Another energy assistance program has run out of money. Because of the heavy demand for help, Sierra Pacific’s SAFES program, administered in Washoe County by the Community Services Agency, quickly used up this year’s allotment of $79,000. The program provides one-time assistance for people with shut-off notices.
“We’re hoping Sierra Pacific comes through with some more funds to finish out the year,” said Michele McKee, a CSA executive assistant. The agency did recently receive a $1.1 million federal grant to start a new energy savings account program for low-income families. For every dollar a family puts in, CSA matches it up to $450. The money can be used to pay bills or replace furnaces or energy-related appliances, McKee said. The CSA will also do energy audits and help do some energy-related repairs on homes for low-income families.
Another $5 million for low-income energy assistance is supposed to come from Sierra Pacific, as stipulated by AB 369’s passage during the state legislative session. But the money, Hay said, has been slow in coming.
About two weeks ago, Hay sent a letter to Sierra Pacific Resources’ CEO Walt Higgins. That same day, SPR had requested a residential natural gas rate hike of 55 percent. That hike, along with SPR’s 17 percent rate hike in March, imposes a serious hardship on low-income consumers, Hay wrote.
SPR said it is working with the Public Utilities Commission on the best way to fulfill its $5 million commitment.
“We’ve proposed a combination of low-income energy assistance payments and weatherization programs to make low-income households more energy efficient,” said Sierra Pacific spokesman Bob Sagan.
But wait. Utility rate hikes have only just begun for Nevadans. Here’s why.
Beside the $5 million contribution to a low-income energy fund, AB 369 put off the sale of SPR’s power plants in Nevada. That kept the power generating facilities in Nevada’s hands, essentially overseen by the Public Utilities Commission. To get the power company to agree to these things, legislators threw SPR a juicy bone called deferred accounting. Deferred accounting takes much of the risk out of the power biz, assuring that no matter how much Sierra Pacific spends to buy power or fuel, it’ll be able to charge the consumer enough to call the investment a success.

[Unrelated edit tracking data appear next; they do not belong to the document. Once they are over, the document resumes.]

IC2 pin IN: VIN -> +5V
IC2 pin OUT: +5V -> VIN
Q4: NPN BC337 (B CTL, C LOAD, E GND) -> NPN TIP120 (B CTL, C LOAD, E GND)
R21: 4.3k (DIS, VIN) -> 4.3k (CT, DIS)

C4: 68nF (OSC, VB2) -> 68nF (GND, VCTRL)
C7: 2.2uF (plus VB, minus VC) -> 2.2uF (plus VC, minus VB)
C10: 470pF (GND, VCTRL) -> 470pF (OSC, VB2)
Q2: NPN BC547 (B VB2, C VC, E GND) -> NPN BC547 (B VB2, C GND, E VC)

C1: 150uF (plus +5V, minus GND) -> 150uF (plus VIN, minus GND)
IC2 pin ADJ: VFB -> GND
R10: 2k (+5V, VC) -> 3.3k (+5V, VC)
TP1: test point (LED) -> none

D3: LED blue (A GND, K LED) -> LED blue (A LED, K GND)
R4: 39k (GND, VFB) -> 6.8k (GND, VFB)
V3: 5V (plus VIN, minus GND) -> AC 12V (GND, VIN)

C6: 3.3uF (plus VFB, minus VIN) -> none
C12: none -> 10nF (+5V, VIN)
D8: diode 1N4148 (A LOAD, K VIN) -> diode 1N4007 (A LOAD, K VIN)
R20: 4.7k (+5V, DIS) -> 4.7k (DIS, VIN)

What does that mean for Joe Power-user?
Well, SPR estimated that it would need another biggie rate hike to balance the books in the very near future. In fact, it’ll need a rate hike of $550 to $800 million or more, between the northern Sierra Pacific Power Co. and the southern Nevada Power Co. That hike, anticipated early next year, will be three times the size of the 17 percent March hike.

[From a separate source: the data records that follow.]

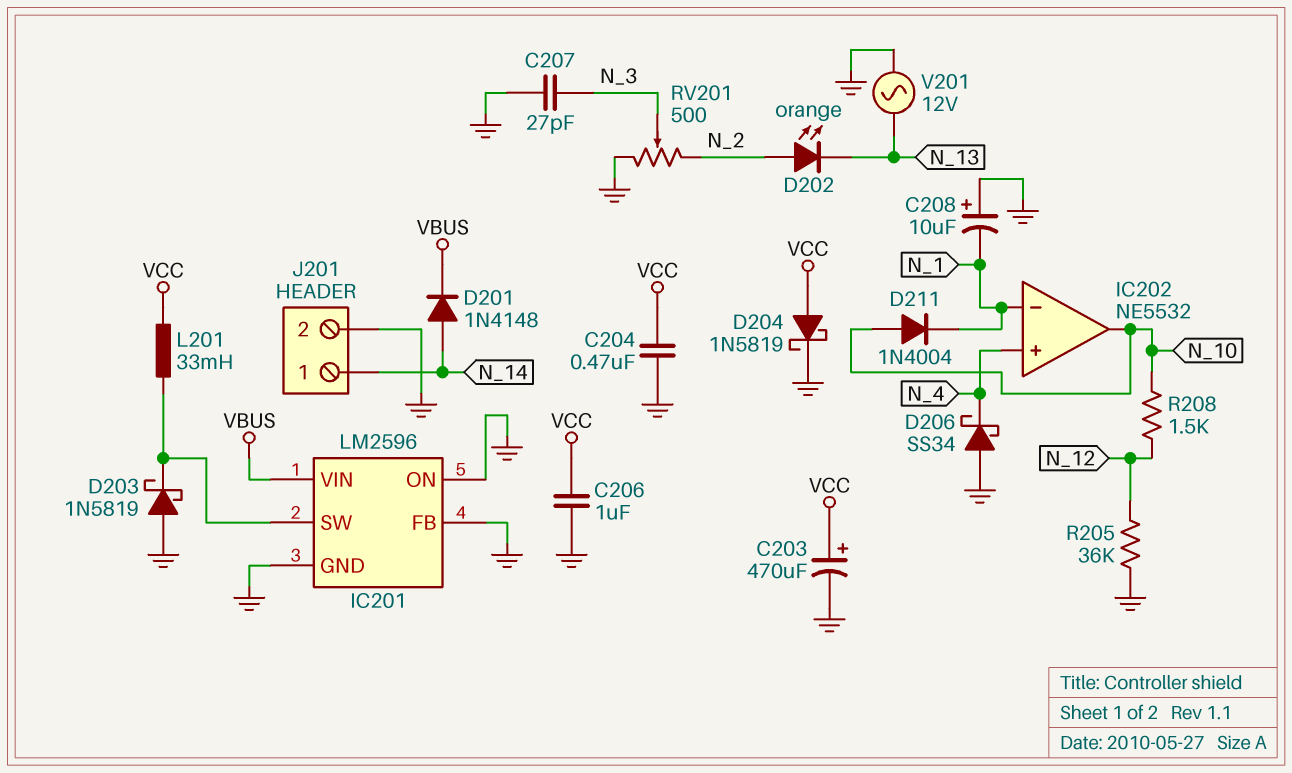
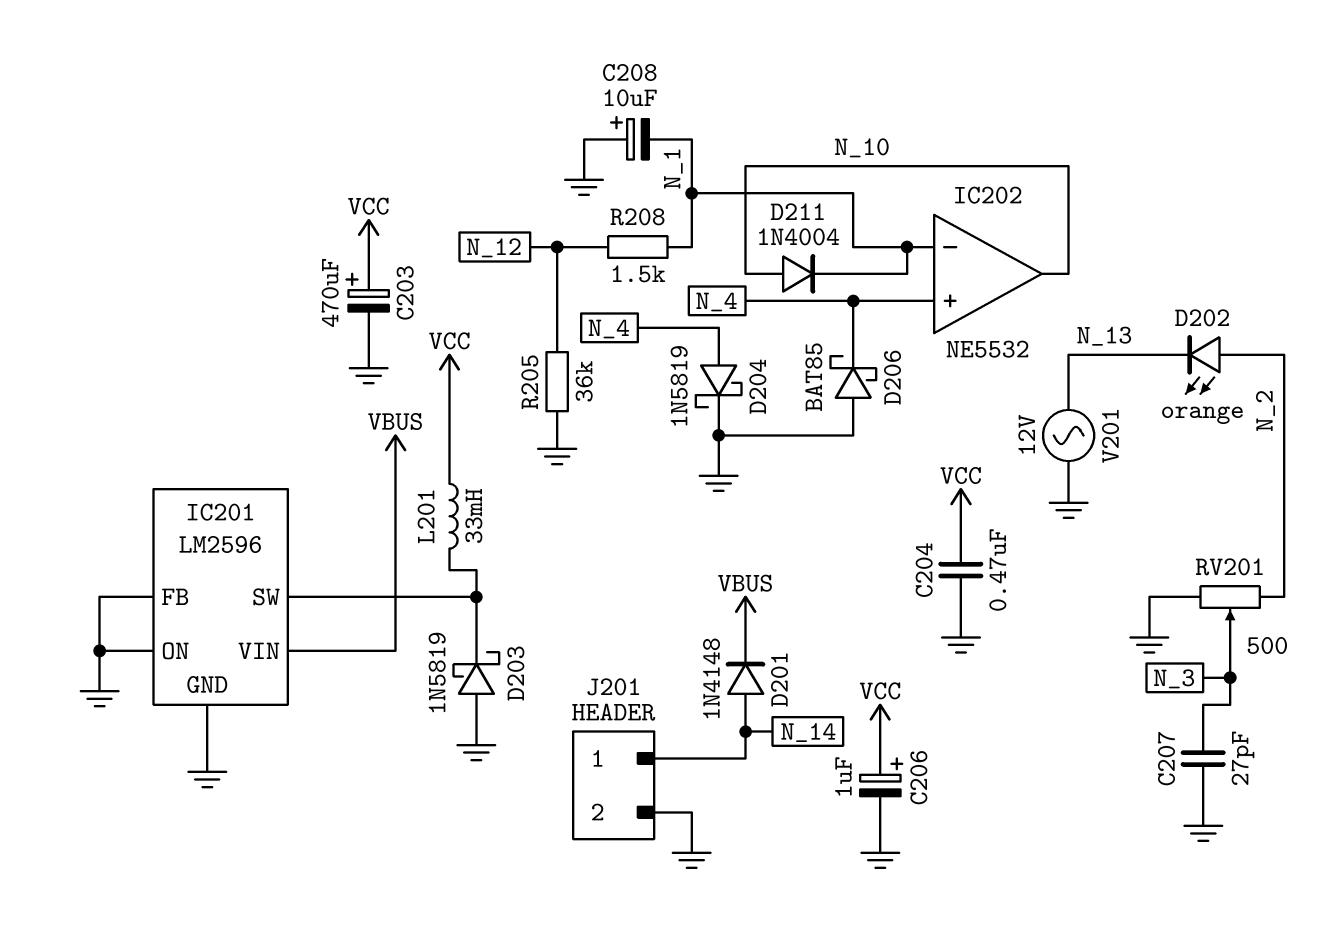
C206: 1uF (GND, VCC) -> 1uF (plus VCC, minus GND)
D204: schottky 1N5819 (A VCC, K GND) -> schottky 1N5819 (A N_4, K GND)
D206: schottky SS34 (A GND, K N_4) -> schottky BAT85 (A GND, K N_4)
R208: 1.5k (N_10, N_12) -> 1.5k (N_1, N_12)

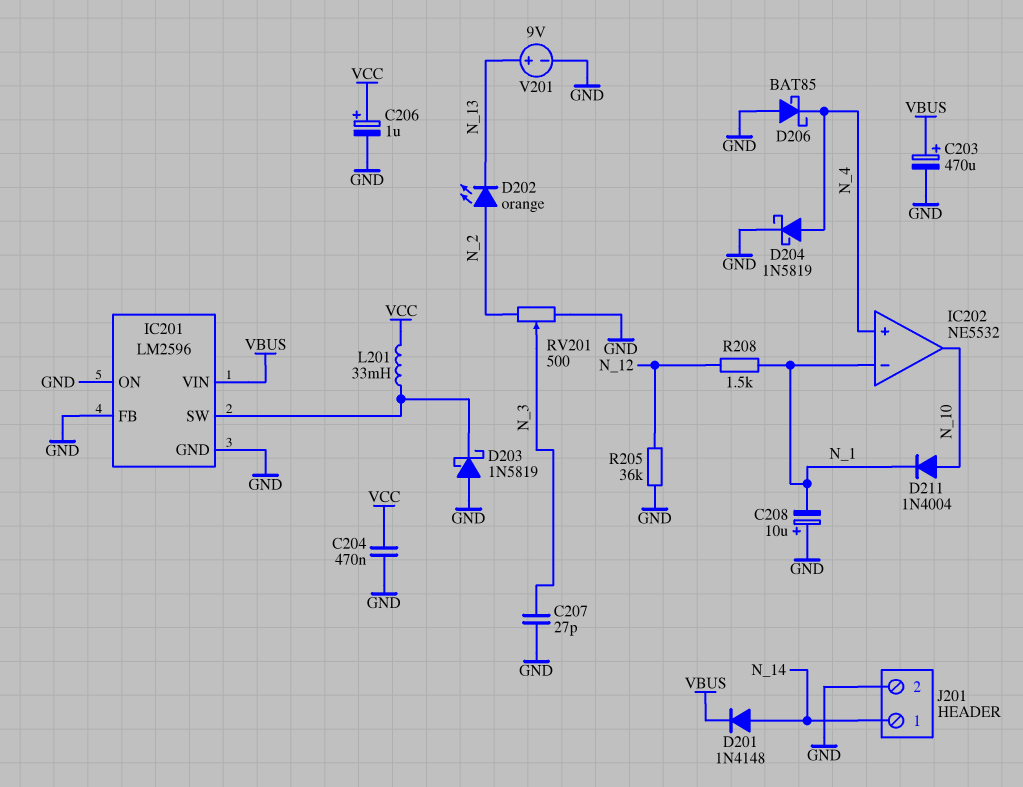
C203: 470uF (plus VCC, minus GND) -> 470uF (plus VBUS, minus GND)
V201: AC 12V (GND, N_13) -> 9V (plus N_13, minus GND)

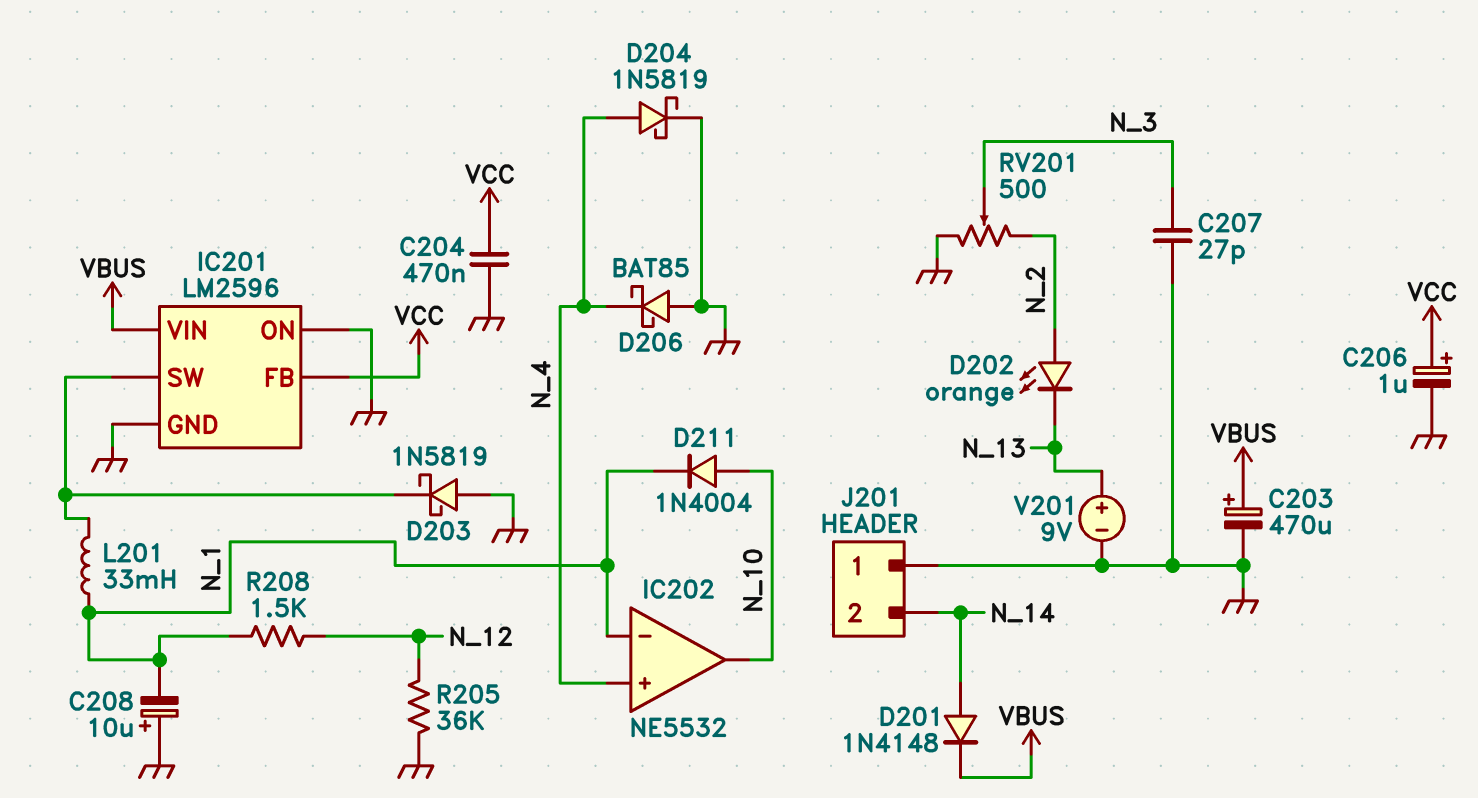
IC201 pin FB: GND -> VCC
J201 pin 1: N_14 -> GND
J201 pin 2: GND -> N_14
L201: 33mH (IC201/SW, VCC) -> 33mH (IC201/SW, N_1)

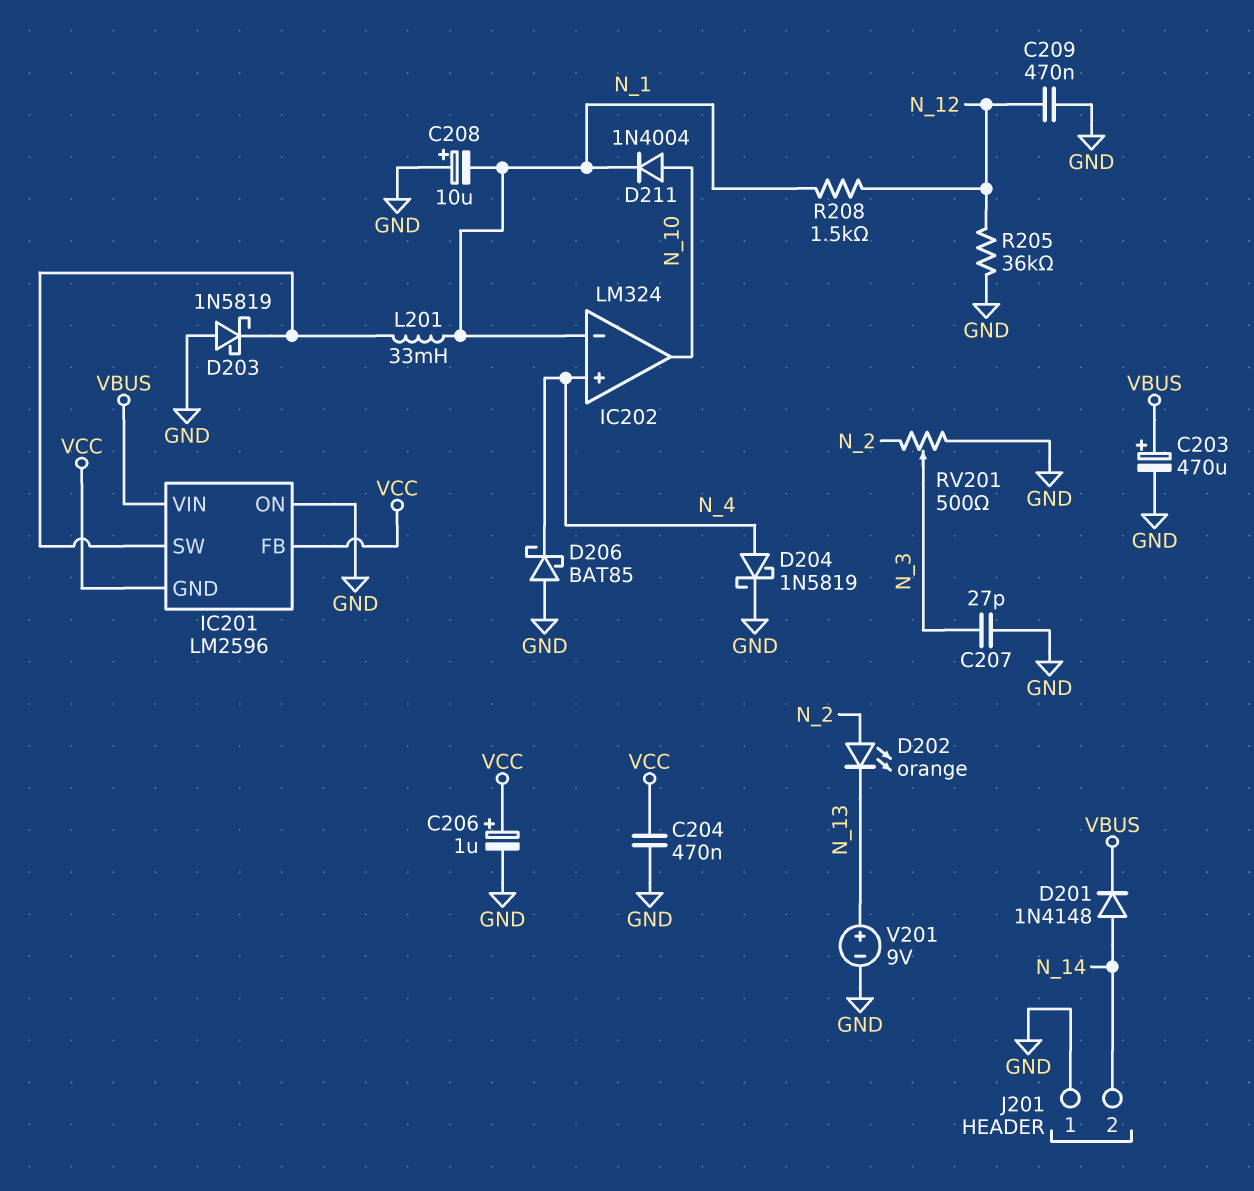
C209: none -> 470nF (GND, N_12)
IC201 pin GND: GND -> VCC
IC202: NE5532 -> LM324

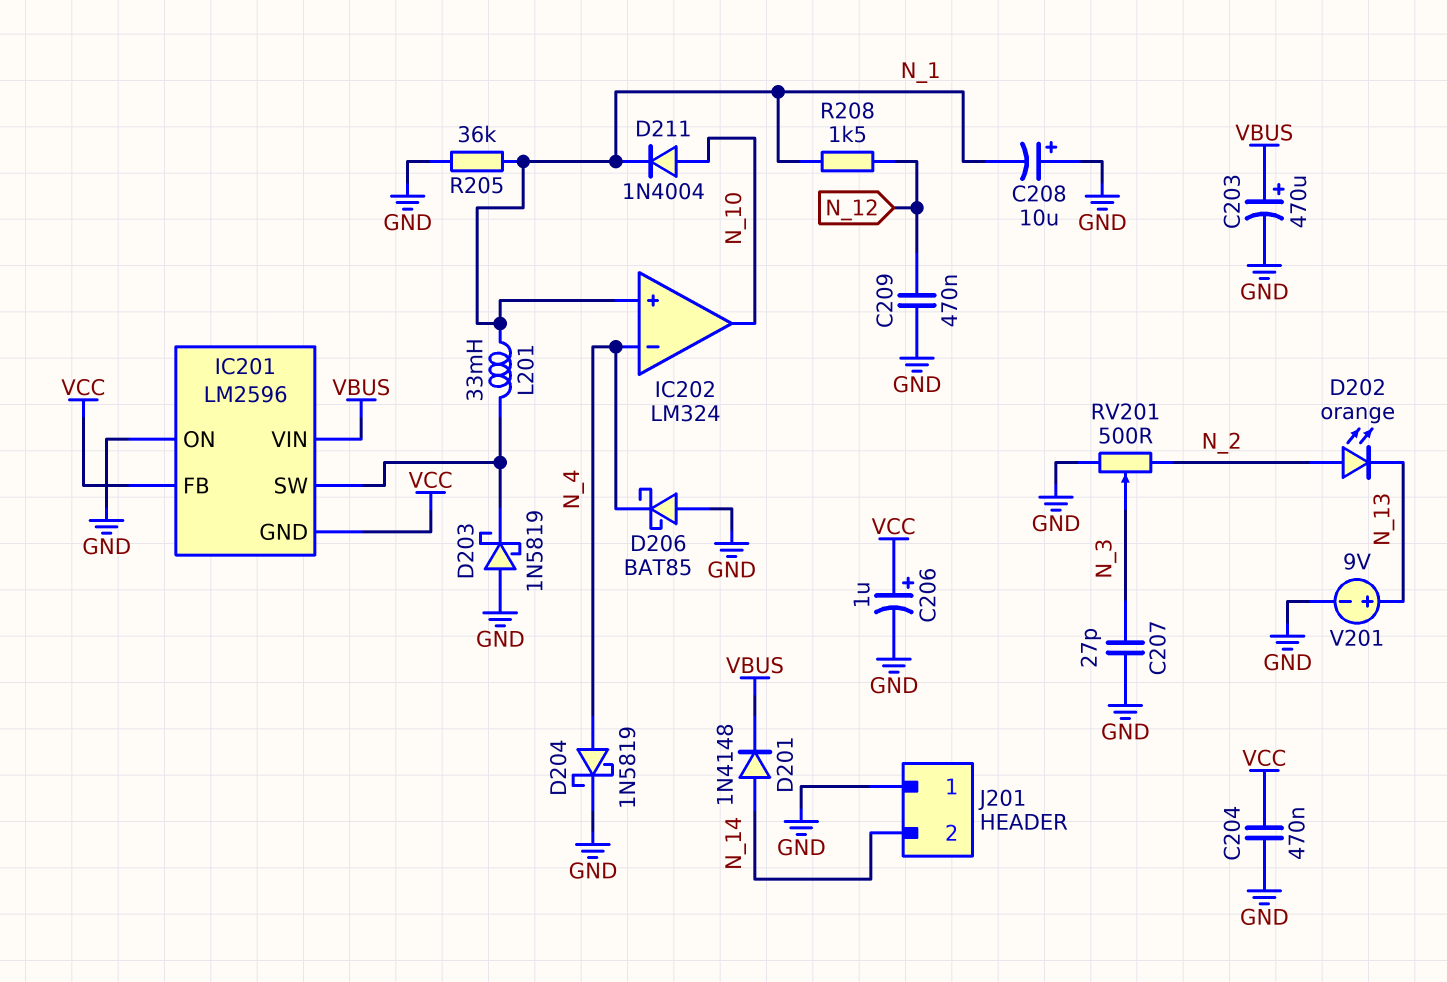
IC202 pin in+: N_4 -> N_1
IC202 pin in-: N_1 -> N_4
R205: 36k (GND, N_12) -> 36k (GND, N_1)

Could things possibly get worse for power users in Nevada?
Glad you asked. The Nevada Supreme Court is still holding in its hands the fate of AB 661, the re-deregulation bill that would allow mines and casinos to look beyond SPR for better power bargains. (In fact, the smoke hadn’t cleared on the after-midnight passage of AB 661 when a press release announced that Harrah’s Entertainment had signed a seven-year power deal with Enron Energy Services.)
“Our folks are going to be stuck with high bills for years, while the casinos and mines get to shop around [for power],” Hay said.
The only hang-up for AB 661 is that it was passed after the midnight legislative deadline—but, hey, remember Daylight Savings Time?—and it wasn’t re-passed during the later special legislative session, as it became a wedge for those seeking redistricting clout. Jeesh. Only in Nevada.
With the remotely possible exception of AB 661, the utility got what it wanted during the 2001 Nevada Legislature. The Sierra Pacific Resources Web site features a report card with happy red check marks by seven pieces of Nevada utility legislation.
“It’s amazing how much presence the utilities had in the legislature," Hay said. "Between the [Sierra Pacific] lobbyists and staff, some committees met with more Sierra Pacific people than [committee] members. If you were a legislator, you couldn’t escape Sierra Pacific from morning ’til night."